_EXERCISE INPUTS_:
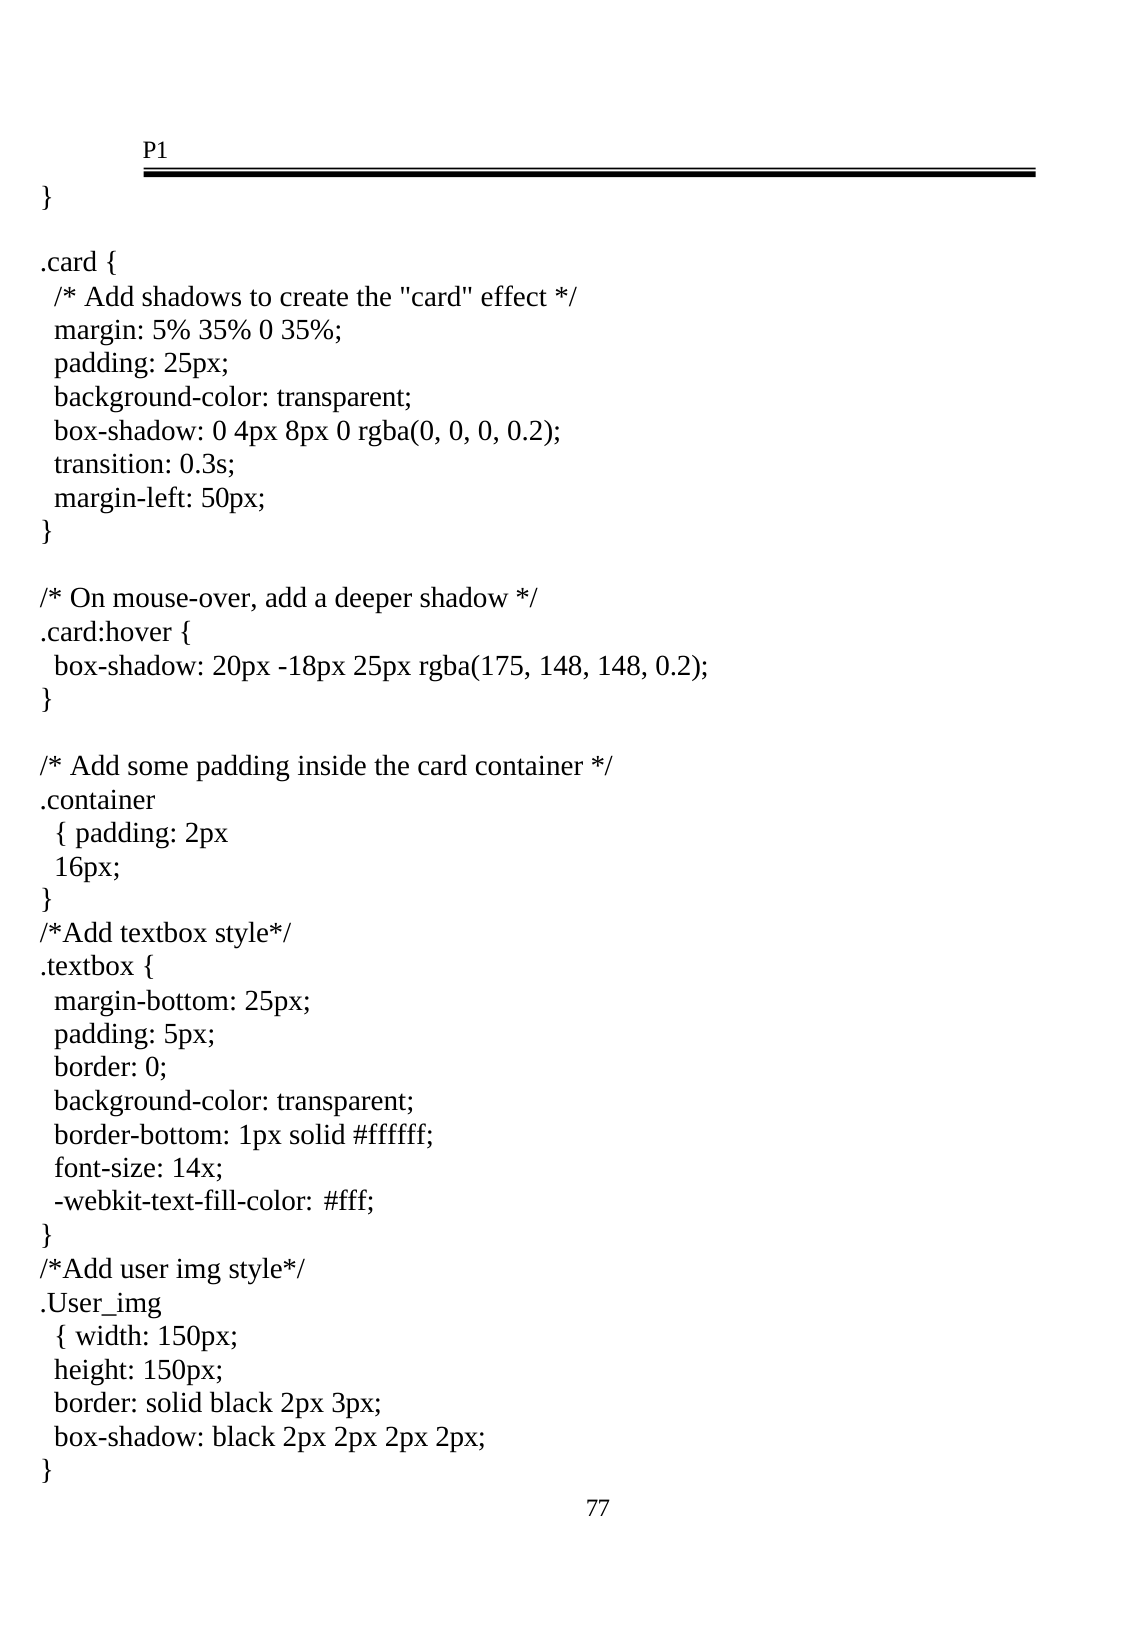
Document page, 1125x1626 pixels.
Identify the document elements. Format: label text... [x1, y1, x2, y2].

text } [39, 513, 1098, 547]
text } [39, 882, 1098, 916]
text /* Add shadows to create the "card" effect */ margin: 5% 35% 0 35%; [54, 279, 608, 346]
text -webkit-text-fill-color: #fff; [54, 1184, 1098, 1217]
text /* Add some padding inside the card container */ [39, 748, 1098, 782]
text .textbox { [39, 949, 1098, 983]
text border: 0; [54, 1050, 1098, 1083]
text } [39, 179, 1098, 212]
text /* On mouse-over, add a deeper shadow */ [39, 581, 1098, 614]
text } [39, 1217, 1098, 1251]
text .container { padding: 2px 16px; [39, 782, 281, 882]
text /*Add textbox style*/ [39, 916, 1098, 949]
text } [39, 681, 1098, 715]
text background-color: transparent; border-bottom: 1px solid #ffffff; font-size: 14x; [54, 1083, 434, 1184]
text background-color: transparent; [54, 379, 1098, 413]
text margin-left: 50px; [54, 480, 1098, 513]
text /*Add user img style*/ [39, 1251, 1098, 1284]
text box-shadow: 0 4px 8px 0 rgba(0, 0, 0, 0.2); transition: 0.3s; [54, 413, 608, 480]
text padding: 25px; [54, 346, 1098, 379]
text .card:hover { [39, 614, 1098, 648]
text .card { [39, 245, 1098, 279]
text margin-bottom: 25px; padding: 5px; [54, 983, 324, 1050]
text box-shadow: 20px -18px 25px rgba(175, 148, 148, 0.2); [54, 648, 1098, 681]
text box-shadow: black 2px 2px 2px 2px; [54, 1419, 1098, 1452]
text .User_img { width: 150px; height: 150px; [39, 1285, 238, 1385]
text border: solid black 2px 3px; [54, 1385, 1098, 1419]
text } [39, 1452, 1098, 1486]
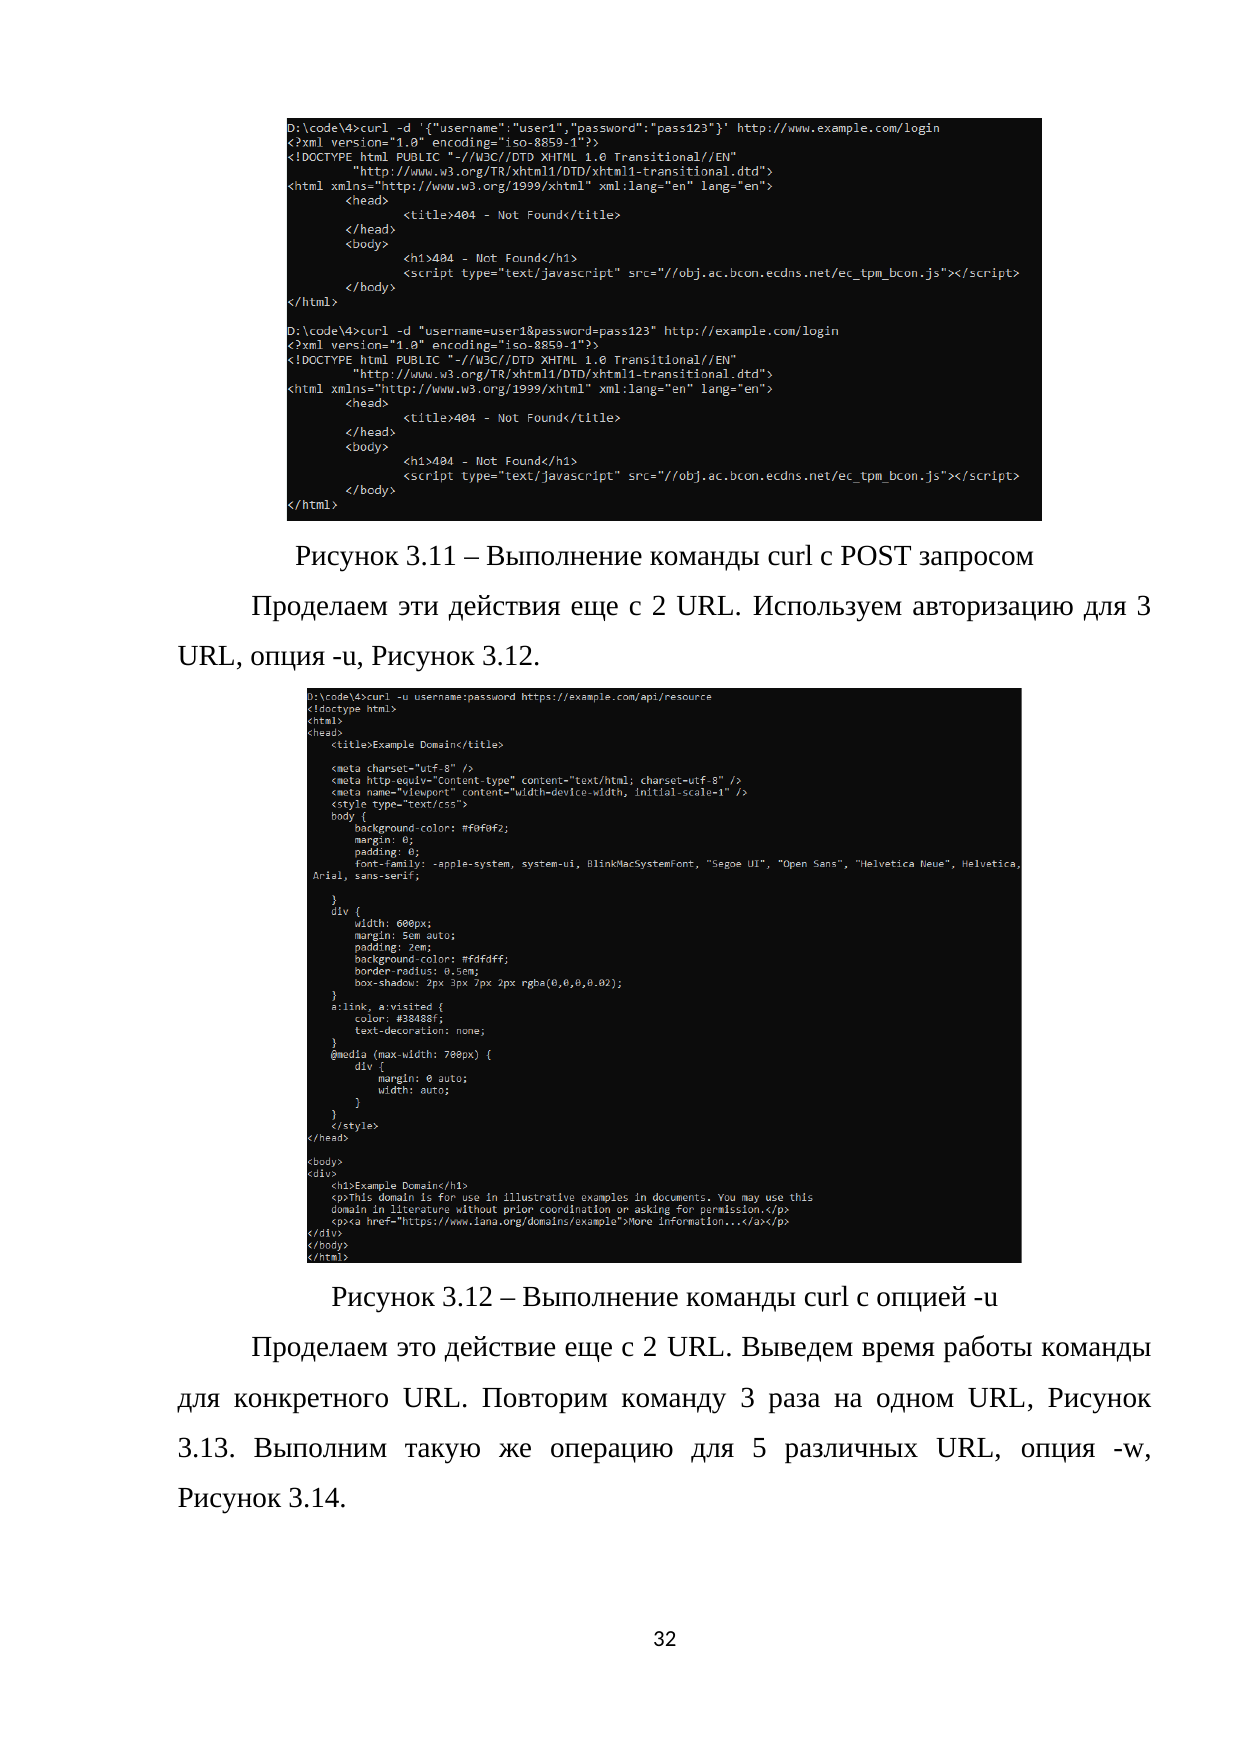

_REQUIRED ACTION_: The answer is the full listing above, repeated exactly, with its pictures removed.

_COMPLETED TASK_:
Document page, 1125x1626 pixels.
Identify the document elements. Format: label text... [x1, y1, x2, y2].

text } [39, 513, 1098, 547]
text } [39, 882, 1098, 916]
text /* Add shadows to create the "card" effect */ margin: 5% 35% 0 35%; [54, 279, 608, 346]
text -webkit-text-fill-color: #fff; [54, 1184, 1098, 1217]
text /* Add some padding inside the card container */ [39, 748, 1098, 782]
text .textbox { [39, 949, 1098, 983]
text border: 0; [54, 1050, 1098, 1083]
text } [39, 179, 1098, 212]
text /* On mouse-over, add a deeper shadow */ [39, 581, 1098, 614]
text } [39, 1217, 1098, 1251]
text .container { padding: 2px 16px; [39, 782, 281, 882]
text /*Add textbox style*/ [39, 916, 1098, 949]
text } [39, 681, 1098, 715]
text background-color: transparent; border-bottom: 1px solid #ffffff; font-size: 14x; [54, 1083, 434, 1184]
text background-color: transparent; [54, 379, 1098, 413]
text margin-left: 50px; [54, 480, 1098, 513]
text /*Add user img style*/ [39, 1251, 1098, 1284]
text box-shadow: 0 4px 8px 0 rgba(0, 0, 0, 0.2); transition: 0.3s; [54, 413, 608, 480]
text padding: 25px; [54, 346, 1098, 379]
text .card:hover { [39, 614, 1098, 648]
text .card { [39, 245, 1098, 279]
text margin-bottom: 25px; padding: 5px; [54, 983, 324, 1050]
text box-shadow: 20px -18px 25px rgba(175, 148, 148, 0.2); [54, 648, 1098, 681]
text box-shadow: black 2px 2px 2px 2px; [54, 1419, 1098, 1452]
text .User_img { width: 150px; height: 150px; [39, 1285, 238, 1385]
text border: solid black 2px 3px; [54, 1385, 1098, 1419]
text } [39, 1452, 1098, 1486]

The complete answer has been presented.